Полная версия текста «Кто любит, тот любим».
На данную тему см. беседы:
«Через любовь вырваться из замкнутости (о потере ориентиров, утрате “главного” и о выходе из тупика через любовь)».
«Кто любит, тот любим», часть 1; часть 2.

О эгоистической и нарко-эгоистической замкнутости на себя, потере ориентиров и утрате «главного»

Утрата главного влечет за собой распад личности, как-то показано в работе «”Я [Господь] утвержу столпы”[7] земли: Мировоззренческий сдвиг детонатор наркотического бума (о определяющем влиянии идеи на характер внешней деятельности человека)» http://solovki-monastyr.ru/abba-page/narcomania/939. «Главное» является тем стержнем, на которое человек в своем сознании нанизывает полученную информацию, свои поступки, свои цели.
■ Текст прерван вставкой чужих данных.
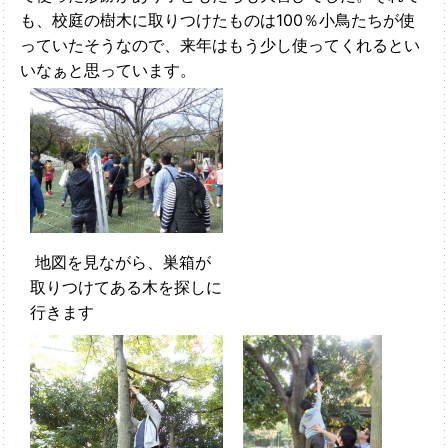
も、校庭の樹木に取りつけたものは100％小鳥たちが使
っていたそうなので、来年はもう少し使ってくれるとい
いなぁと思っています。
地図を見ながら、巣箱が
取りつけてある木を探しに
行きます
Если «главное» исчезает, то человек уже не может собрать себя воедино. Он рассыпается, и этот процесс отчасти напоминает «шизофреническую диссоциацию личности»[8]. Для рассыпающегося человека возникает опасность того, что он выберет за мировоззренческую точку отсчета какую-то ложную ценность. Например, - наркоманический уклад жизни. В рамках этого уклада и цели четко определены и образ действия предельно понятен. Окружающая действительность словно обмеряется эталоном наркотического переживания, которое становится «мировоззренческой точкой отсчета». Все что способствует оживлению наркотического переживания, принимается. Все что, способствует его угасанию, отвергается.

«Кто что любит, тот то и объять всячески желает; и все препятствующее ему в этом, отстраняет, дабы сего не лишиться»[9], – эти слова, сказанные преподобным Максимом Исповедником о любви к Богу, вполне уместны здесь. Человек, любящий Бога, извергает из себя всякую «препону», мешающую этой любви. И человек, «влюбившийся» в наркотическое переживание, поступает точно также в отношении переживания. Ведь оно стало «главным» в его жизни.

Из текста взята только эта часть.